** Recorded data follows **

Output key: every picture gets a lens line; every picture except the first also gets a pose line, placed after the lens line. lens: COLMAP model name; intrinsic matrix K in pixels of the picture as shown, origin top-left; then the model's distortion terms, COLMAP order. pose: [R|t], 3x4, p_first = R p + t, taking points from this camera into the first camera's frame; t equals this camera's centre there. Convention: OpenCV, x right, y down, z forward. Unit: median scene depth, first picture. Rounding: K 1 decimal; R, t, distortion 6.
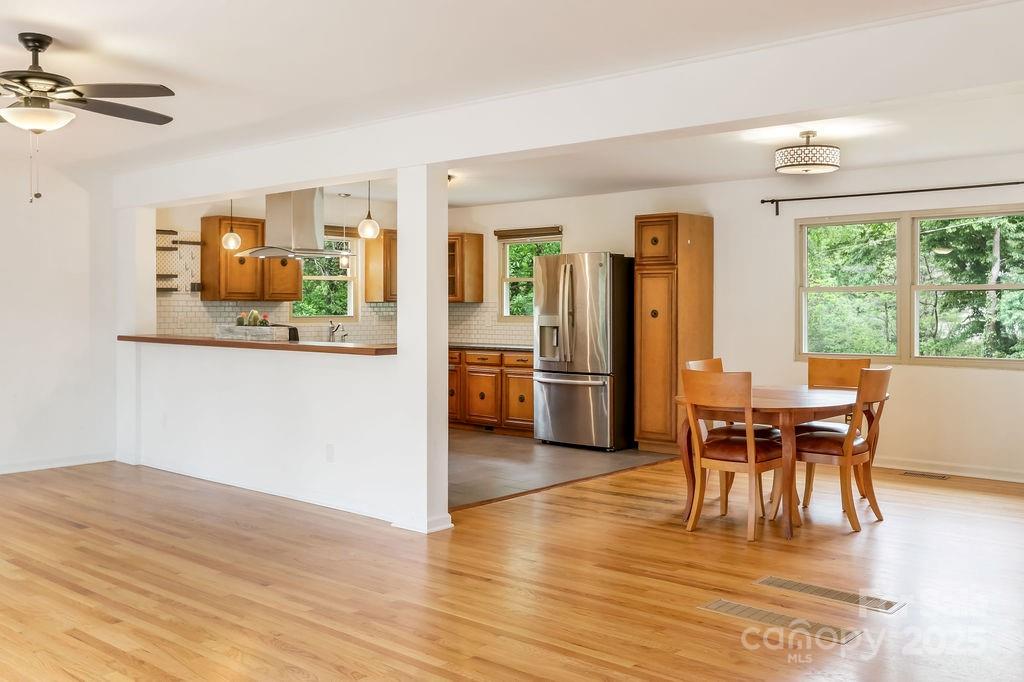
lens RADIAL K [[950.9, 0, 510.5], [0, 950.9, 316.5], [0, 0, 1]] dist [-0.061384, 0.160001]
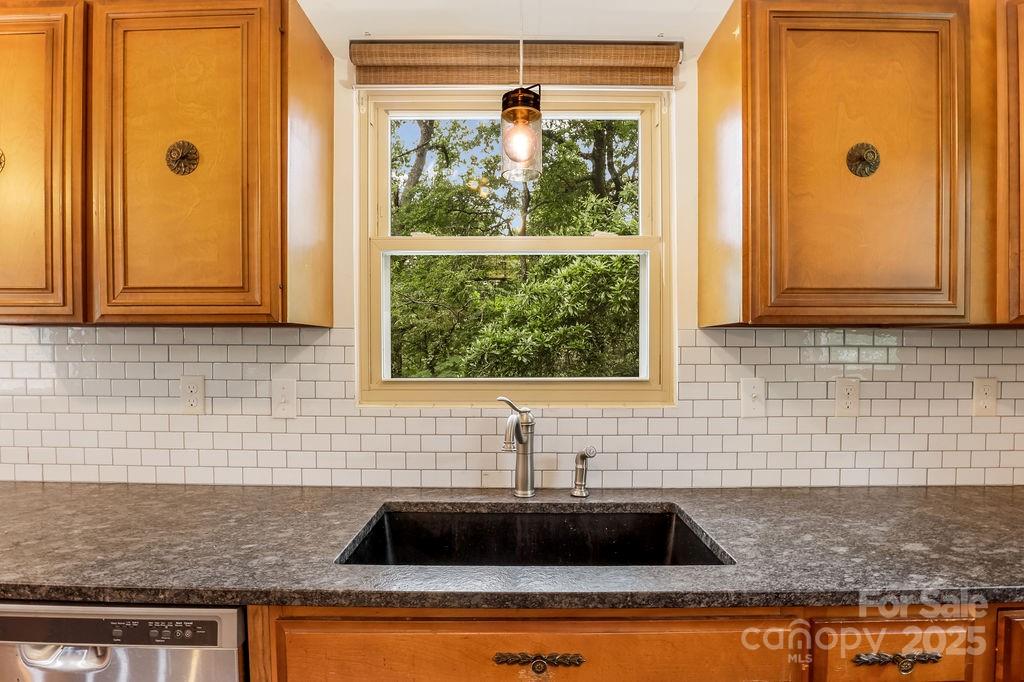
lens RADIAL K [[510.0, 0, 510.1], [0, 510.0, 356.6], [0, 0, 1]] dist [-0.021055, 0.000181]
pose [[0.655188, 0.014077, -0.755334, -0.098711], [-0.008629, 0.999901, 0.011150, -0.010491], [0.755416, -0.000788, 0.655245, 1.086467]]
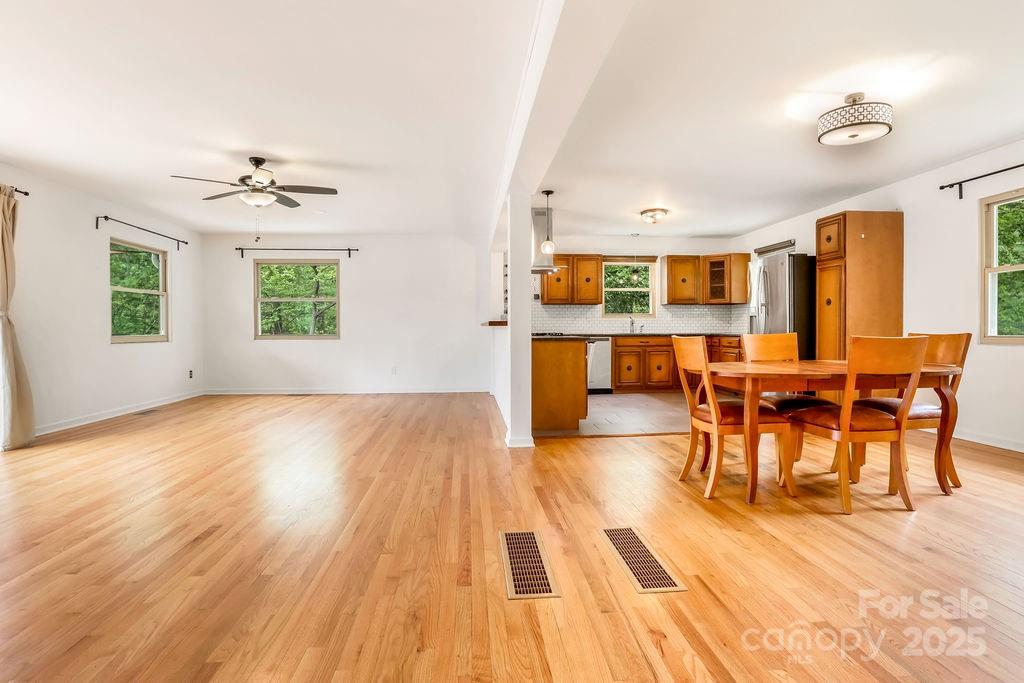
lens RADIAL K [[533.0, 0, 514.7], [0, 533.0, 333.9], [0, 0, 1]] dist [-0.030162, 0.000484]
pose [[0.722947, 0.003369, -0.690896, 0.331870], [-0.001520, 0.999993, 0.003286, 0.035869], [0.690902, -0.001326, 0.722947, 0.285245]]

** End of Recorded data **

Brief:
Could you write out every line of the rows above verbatim, leaving the pictures out of your answer?

Task result:
Output key: every picture gets a lens line; every picture except the first also gets a pose line, placed after the lens line. lens: COLMAP model name; intrinsic matrix K in pixels of the picture as shown, origin top-left; then the model's distortion terms, COLMAP order. pose: [R|t], 3x4, p_first = R p + t, taking points from this camera into the first camera's frame; t equals this camera's centre there. Convention: OpenCV, x right, y down, z forward. Unit: median scene depth, first picture. Rounding: K 1 decimal; R, t, distortion 6.
lens RADIAL K [[950.9, 0, 510.5], [0, 950.9, 316.5], [0, 0, 1]] dist [-0.061384, 0.160001]
lens RADIAL K [[510.0, 0, 510.1], [0, 510.0, 356.6], [0, 0, 1]] dist [-0.021055, 0.000181]
pose [[0.655188, 0.014077, -0.755334, -0.098711], [-0.008629, 0.999901, 0.011150, -0.010491], [0.755416, -0.000788, 0.655245, 1.086467]]
lens RADIAL K [[533.0, 0, 514.7], [0, 533.0, 333.9], [0, 0, 1]] dist [-0.030162, 0.000484]
pose [[0.722947, 0.003369, -0.690896, 0.331870], [-0.001520, 0.999993, 0.003286, 0.035869], [0.690902, -0.001326, 0.722947, 0.285245]]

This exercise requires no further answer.